One little ray of sunshine here; I’m just glad that Paschal Donohoe is in charge of the economy side of things. Beneath the reassuringly mellifluous tones and the pleasant, slow paced delivery, behind the apparent kindliness (and maybe Pascal just doesn’t appear kind; maybe he really is kind, I don’t know) lies a cold-eyed, razor-sharp intelligence and a huge ability to manage crises.
An intelligence and ability, which, I’m very glad to say, is at the service of the Irish public, and not some cut-throat hedge-fund or private bank.
History may prove the quiet-spoken, unobtrusive Donohoe to be one of the best finance ministers this country has ever had, apart from Michael Noonan. Both men have many things in common. Rapier-like intelligence. Ability. Gravitas. Calm. Solidity. Utter unflappability (at least in public). I could add more and put loads of glowing adjectives in front of these attributes, but I don’t need to.

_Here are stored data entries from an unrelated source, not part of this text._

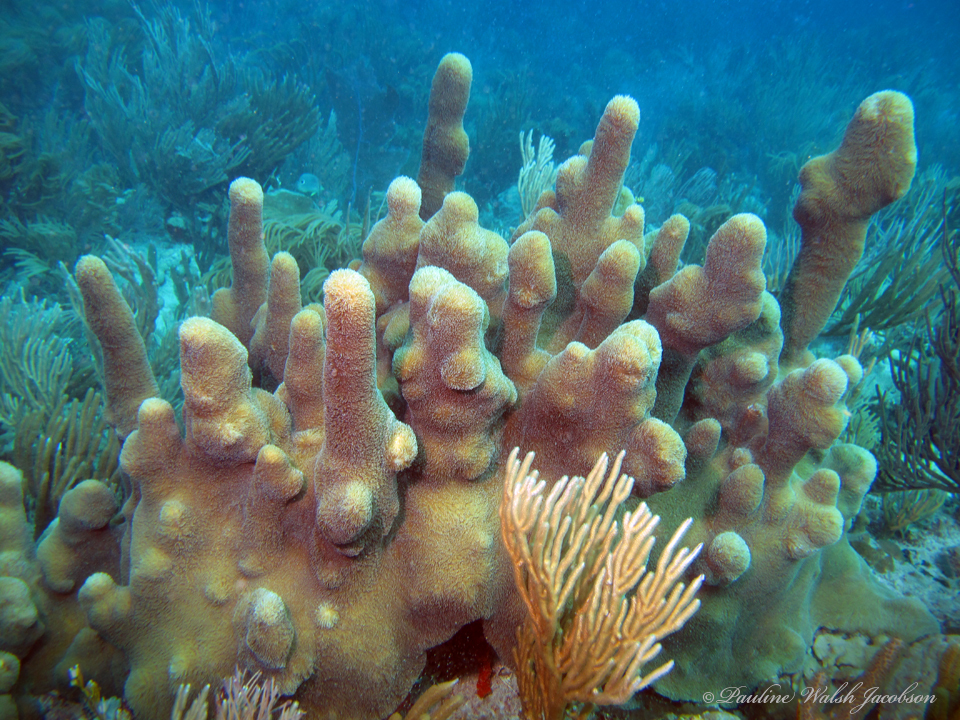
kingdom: Animalia
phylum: Cnidaria
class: Anthozoa
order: Scleractinia
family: Meandrinidae
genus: Dendrogyra
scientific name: Dendrogyra cylindrus
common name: Pillar coral
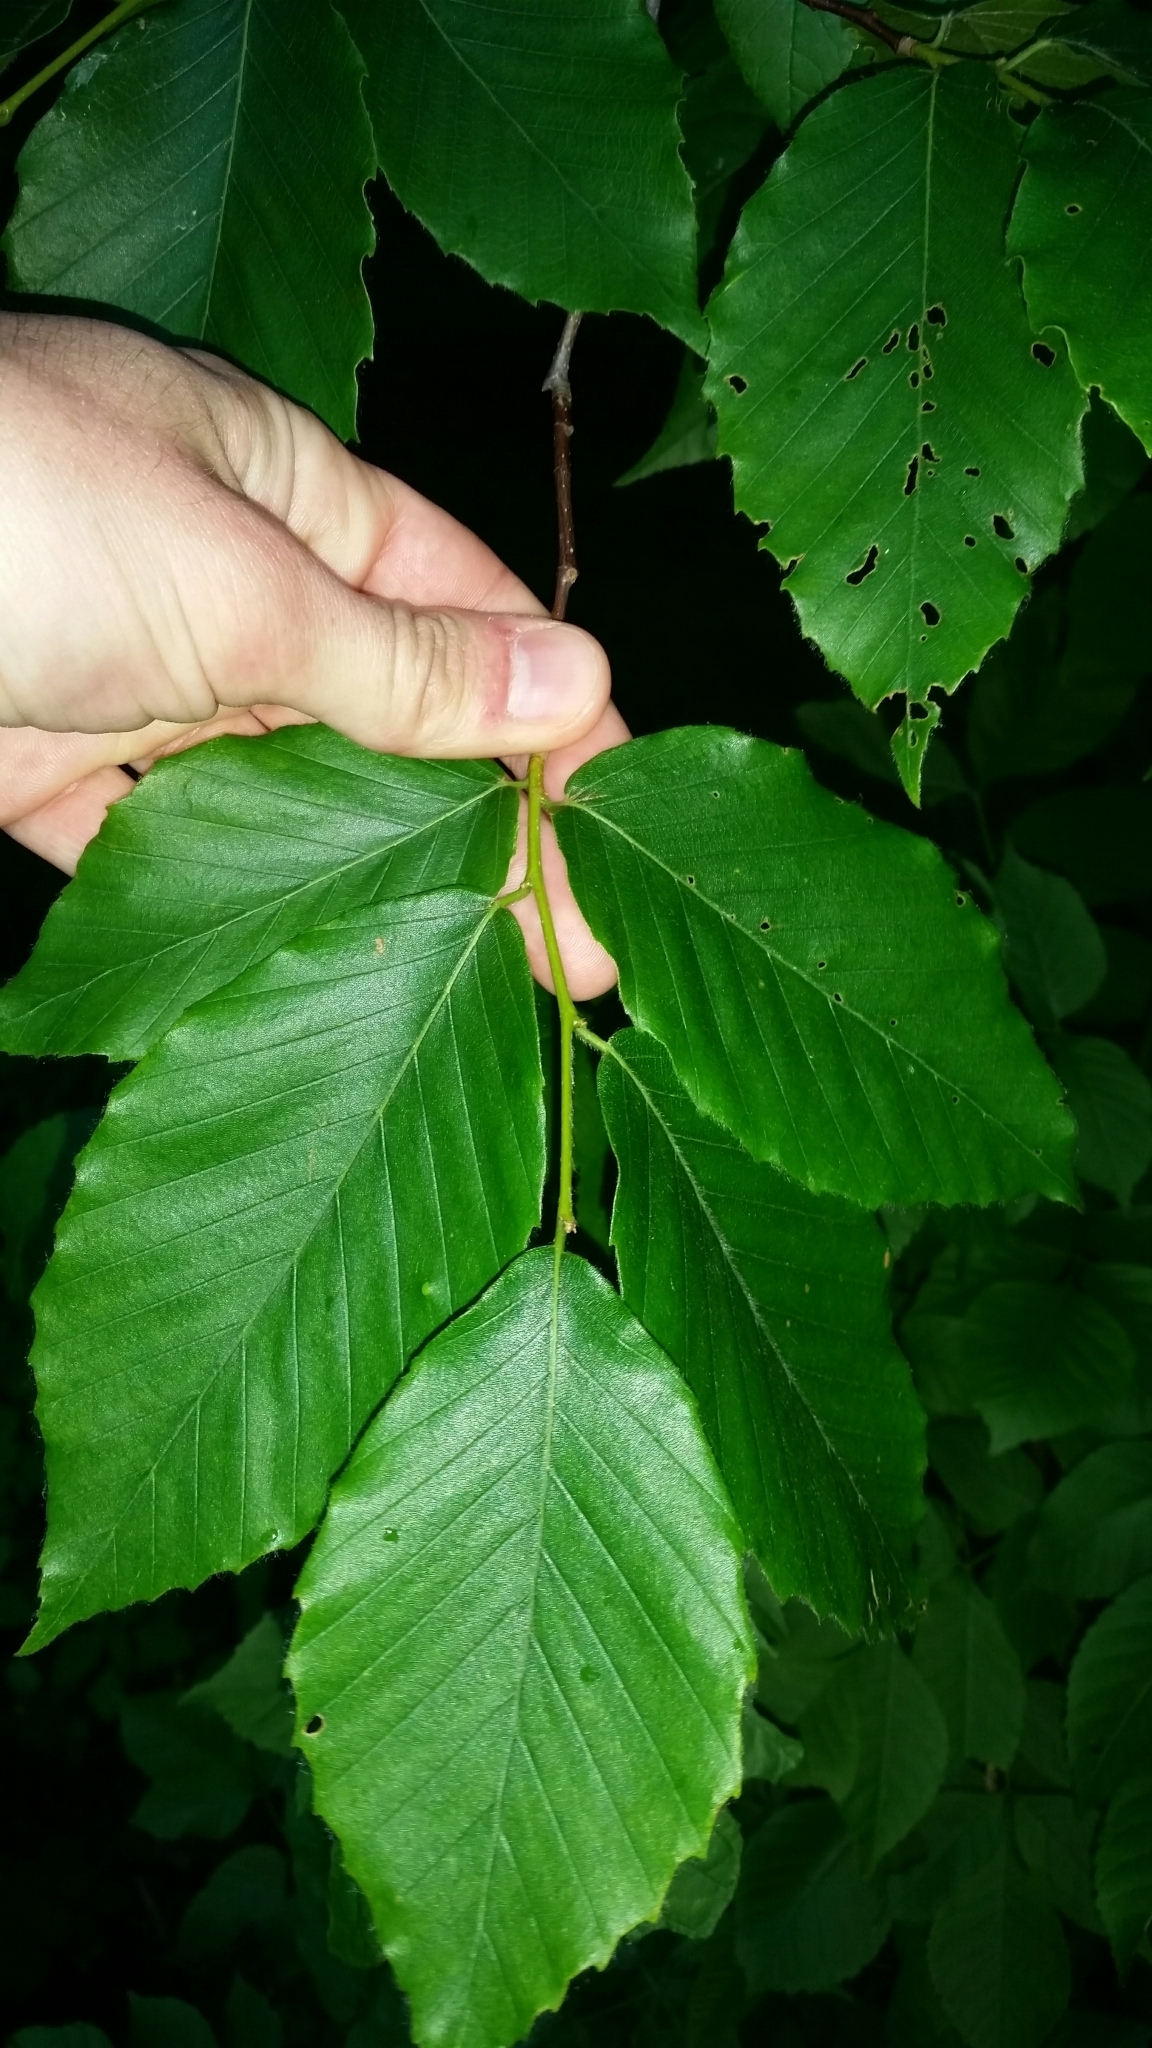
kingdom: Plantae
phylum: Tracheophyta
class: Magnoliopsida
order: Fagales
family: Fagaceae
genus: Fagus
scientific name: Fagus grandifolia
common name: American beech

I thought of Donohoe, oddly enough, when I was watching an episode of Ozark on Netflix recently. A drug lord comes into a financial consultancy to try to convince the partners to launder his billions. One partner, the guy with the easy smile, the big talk, the flashy designer suit and the expensive silk tie, falls over himself with delight at the prospect of such a customer. But the drug lord isn’t watching him. He’s watching the quiet, drab, unassuming and rather reluctant guy in the corner, whose name is Marty Byrd. Because the drug baron knows that this is the guy he really has to convince. The drug lord is a very bad person, but he reads people well.
I have often thought since that in any teeth-bared, down-to-the-wire crisis with everyone shouting at everyone else, Pascal Donohoe’s the quiet guy in the corner you really need on your side.
In the meantime however, as we tilt, along with a number of other countries in Europe, into ever more dangerous levels of the virus in the community, it is time to accept that we can’t keep locking down and opening up indefinitely to save Christmas or whatever.
No matter how hard Micheal Martin, Stephen Donnelly, Leo Vardkar or Pascal Donohoe work to buffer us against the chaos being wrought by Covid-19, the man/woman on the street will eventually have to bite the bullet and accept that we have now reached a point where it is a case of every man or woman taking responsibility for themselves.
We will eventually be forced to acknowledge that, as the health experts have repeatedly warned, at the end of the day it is our absolute responsibility to protect ourselves and our loved ones through the way we individually behave — and stop expecting the government to do it all for us.
But for some of us, that realisation is still a way down the road. Like the old lady said: There’s No Vaccine for Stupidity.